DATASET EXCERPTS Block Start

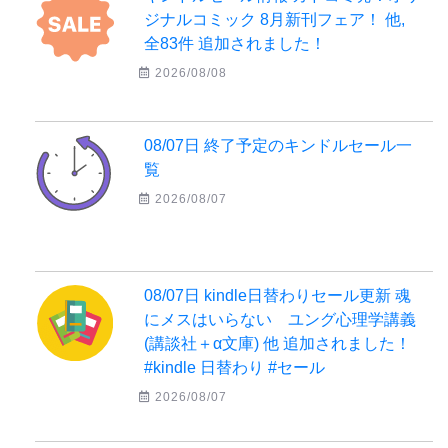
ジナルコミック 8月新刊フェア！ 他,
全83件 追加されました！
2026/08/08
08/07日 終了予定のキンドルセール一
覧
2026/08/07
08/07日 kindle日替わりセール更新 魂
にメスはいらない ユング心理学講義
(講談社＋α文庫) 他 追加されました！
#kindle 日替わり #セール
2026/08/07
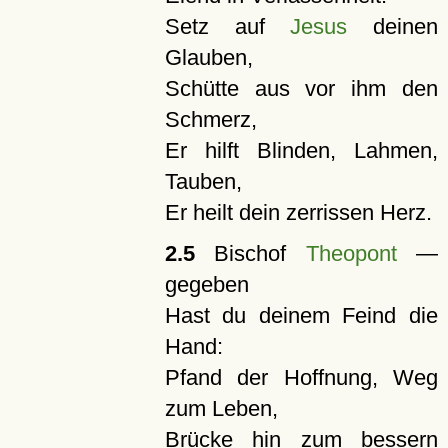
Setz auf
Jesus
deinen
Glauben,
Schütte aus vor ihm den
Schmerz,
Er hilft Blinden, Lahmen,
Tauben,
Er heilt dein zerrissen Herz.
2.5
Bischof
Theopont
—
gegeben
Hast du deinem Feind die
Hand:
Pfand der Hoffnung, Weg
zum Leben,
Brücke hin zum bessern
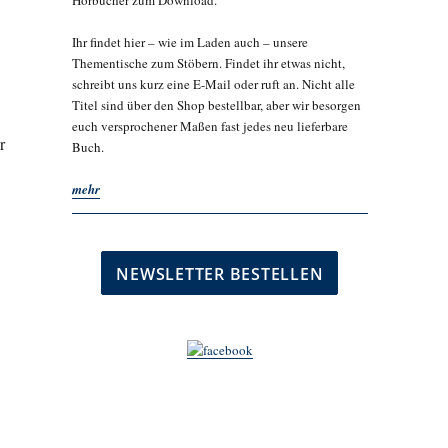
Hörbücher zum Download.
Ihr findet hier – wie im Laden auch – unsere
Thementische zum Stöbern. Findet ihr etwas nicht,
schreibt uns kurz eine E-Mail oder ruft an. Nicht alle
Titel sind über den Shop bestellbar, aber wir besorgen
euch versprochener Maßen fast jedes neu lieferbare
r
Buch.
mehr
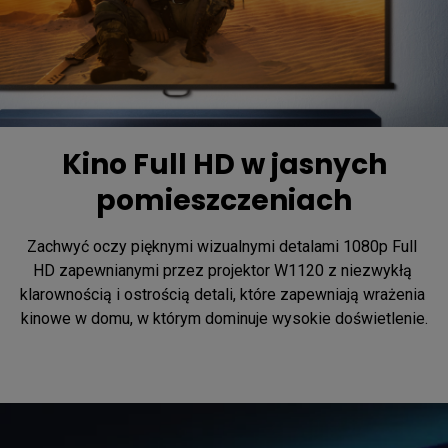
Kino Full HD w jasnych
pomieszczeniach
Zachwyć oczy pięknymi wizualnymi detalami 1080p Full 
HD zapewnianymi przez projektor W1120 z niezwykłą 
klarownością i ostrością detali, które zapewniają wrażenia 
kinowe w domu, w którym dominuje wysokie doświetlenie.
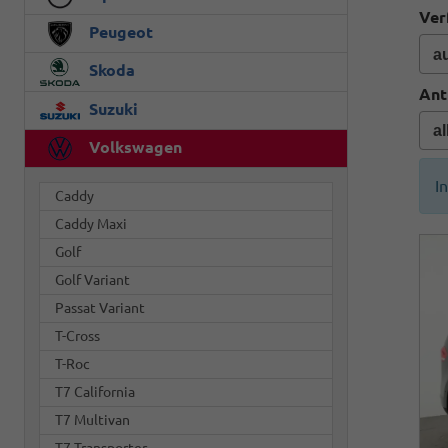
Ver
Peugeot
Skoda
Ant
Suzuki
Volkswagen
I
Caddy
Caddy Maxi
Golf
Golf Variant
Passat Variant
T-Cross
T-Roc
T7 California
T7 Multivan
T7 Transporter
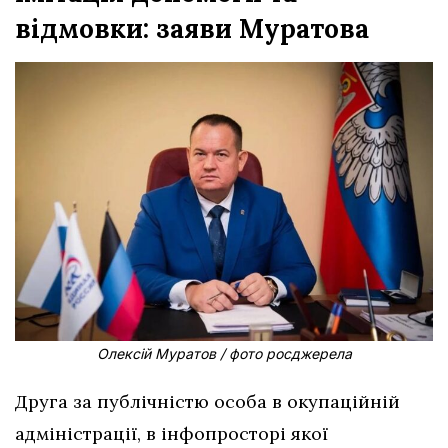
відмовки: заяви Муратова
Олексій Муратов / фото росджерела
Друга за публічністю особа в окупаційній
адміністрації, в інфопросторі якої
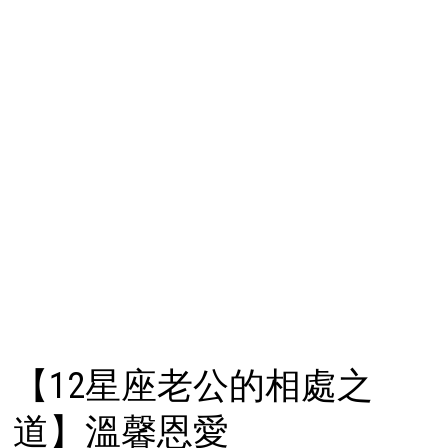
【12星座老公的相處之
道】溫馨恩愛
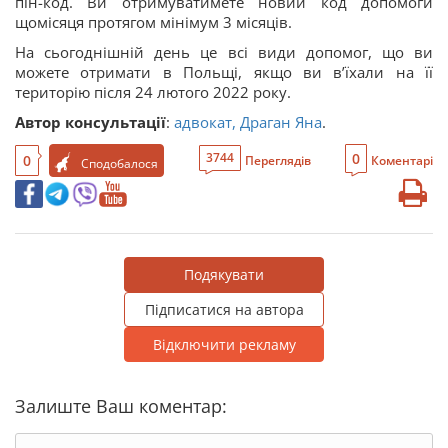
пін-код. Ви отримуватимете новий код допомоги
щомісяця протягом мінімум 3 місяців.
На сьогоднішній день це всі види допомог, що ви
можете отримати в Польщі, якщо ви в’їхали на її
територію після 24 лютого 2022 року.
Автор консультації
:
адвокат, Драган Яна
.
0
3744
0
Переглядів
Коментарі
Сподобалося
Подякувати
Підписатися на автора
Відключити рекламу
Залиште Ваш коментар:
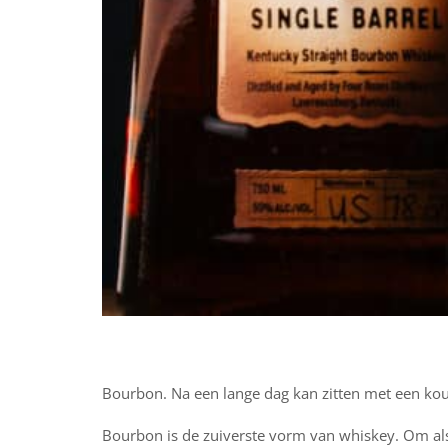
Bourbon. Na een lange dag kan zitten met een kou
Bourbon is de zuiverste vorm van whiskey. Om al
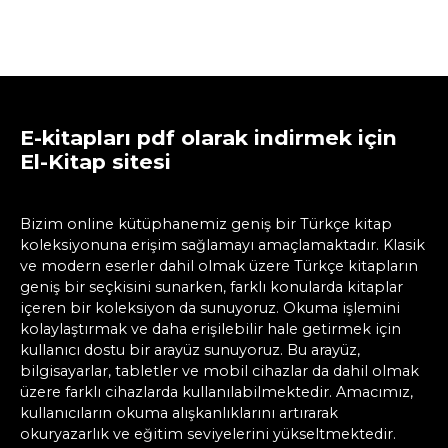
E-kitapları pdf olarak indirmek için
El-Kitap sitesi
Bizim online kütüphanemiz geniş bir Türkçe kitap
koleksiyonuna erişim sağlamayı amaçlamaktadır. Klasik
ve modern eserler dahil olmak üzere Türkçe kitapların
geniş bir seçkisini sunarken, farklı konularda kitaplar
içeren bir koleksiyon da sunuyoruz. Okuma işlemini
kolaylaştırmak ve daha erişilebilir hale getirmek için
kullanıcı dostu bir arayüz sunuyoruz. Bu arayüz,
bilgisayarlar, tabletler ve mobil cihazlar da dahil olmak
üzere farklı cihazlarda kullanılabilmektedir. Amacımız,
kullanıcıların okuma alışkanlıklarını artırarak
okuryazarlık ve eğitim seviyelerini yükseltmektedir.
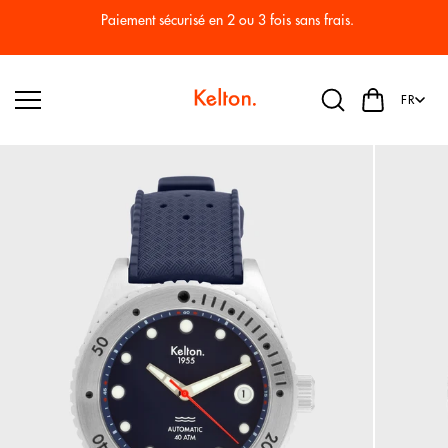
Passer
au
Paiement sécurisé en 2 ou 3 fois sans frais.
conten
u
FR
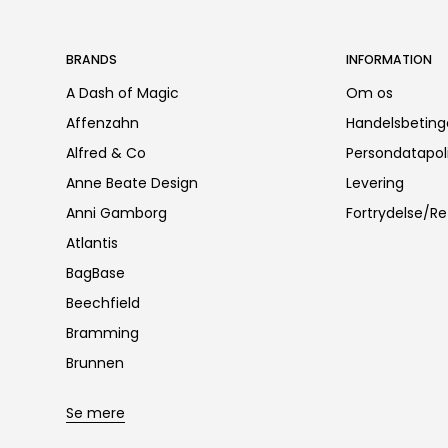
BRANDS
INFORMATION
A Dash of Magic
Om os
Affenzahn
Handelsbeting
Alfred & Co
Persondatapoli
Anne Beate Design
Levering
Anni Gamborg
Fortrydelse/Re
Atlantis
BagBase
Beechfield
Bramming
Brunnen
Se mere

DATASET EXCERPTS Block End

Write out the text of all the records above again, changing each "Bourbon" to "Rye" and leaving everything else as it is. Omit the pictures from your answer.

ジナルコミック 8月新刊フェア！ 他,
全83件 追加されました！
2026/08/08
08/07日 終了予定のキンドルセール一
覧
2026/08/07
08/07日 kindle日替わりセール更新 魂
にメスはいらない ユング心理学講義
(講談社＋α文庫) 他 追加されました！
#kindle 日替わり #セール
2026/08/07
Setz auf
Jesus
deinen
Glauben,
Schütte aus vor ihm den
Schmerz,
Er hilft Blinden, Lahmen,
Tauben,
Er heilt dein zerrissen Herz.
2.5
Bischof
Theopont
—
gegeben
Hast du deinem Feind die
Hand:
Pfand der Hoffnung, Weg
zum Leben,
Brücke hin zum bessern
Hörbücher zum Download.
Ihr findet hier – wie im Laden auch – unsere
Thementische zum Stöbern. Findet ihr etwas nicht,
schreibt uns kurz eine E-Mail oder ruft an. Nicht alle
Titel sind über den Shop bestellbar, aber wir besorgen
euch versprochener Maßen fast jedes neu lieferbare
r
Buch.
mehr
Kino Full HD w jasnych
pomieszczeniach
Zachwyć oczy pięknymi wizualnymi detalami 1080p Full 
HD zapewnianymi przez projektor W1120 z niezwykłą 
klarownością i ostrością detali, które zapewniają wrażenia 
kinowe w domu, w którym dominuje wysokie doświetlenie.
Ver
Peugeot
Skoda
Ant
Suzuki
Volkswagen
I
Caddy
Caddy Maxi
Golf
Golf Variant
Passat Variant
T-Cross
T-Roc
T7 California
T7 Multivan
T7 Transporter
відмовки: заяви Муратова
Олексій Муратов / фото росджерела
Друга за публічністю особа в окупаційній
адміністрації, в інфопросторі якої
【12星座老公的相處之
道】溫馨恩愛
пін-код. Ви отримуватимете новий код допомоги
щомісяця протягом мінімум 3 місяців.
На сьогоднішній день це всі види допомог, що ви
можете отримати в Польщі, якщо ви в’їхали на її
територію після 24 лютого 2022 року.
Автор консультації
:
адвокат, Драган Яна
.
0
3744
0
Переглядів
Коментарі
Сподобалося
Подякувати
Підписатися на автора
Відключити рекламу
Залиште Ваш коментар:
Rye. Na een lange dag kan zitten met een kou
Rye is de zuiverste vorm van whiskey. Om al
E-kitapları pdf olarak indirmek için
El-Kitap sitesi
Bizim online kütüphanemiz geniş bir Türkçe kitap
koleksiyonuna erişim sağlamayı amaçlamaktadır. Klasik
ve modern eserler dahil olmak üzere Türkçe kitapların
geniş bir seçkisini sunarken, farklı konularda kitaplar
içeren bir koleksiyon da sunuyoruz. Okuma işlemini
kolaylaştırmak ve daha erişilebilir hale getirmek için
kullanıcı dostu bir arayüz sunuyoruz. Bu arayüz,
bilgisayarlar, tabletler ve mobil cihazlar da dahil olmak
üzere farklı cihazlarda kullanılabilmektedir. Amacımız,
kullanıcıların okuma alışkanlıklarını artırarak
okuryazarlık ve eğitim seviyelerini yükseltmektedir.
Passer
au
Paiement sécurisé en 2 ou 3 fois sans frais.
conten
u
FR
BRANDS
INFORMATION
A Dash of Magic
Om os
Affenzahn
Handelsbeting
Alfred & Co
Persondatapoli
Anne Beate Design
Levering
Anni Gamborg
Fortrydelse/Re
Atlantis
BagBase
Beechfield
Bramming
Brunnen
Se mere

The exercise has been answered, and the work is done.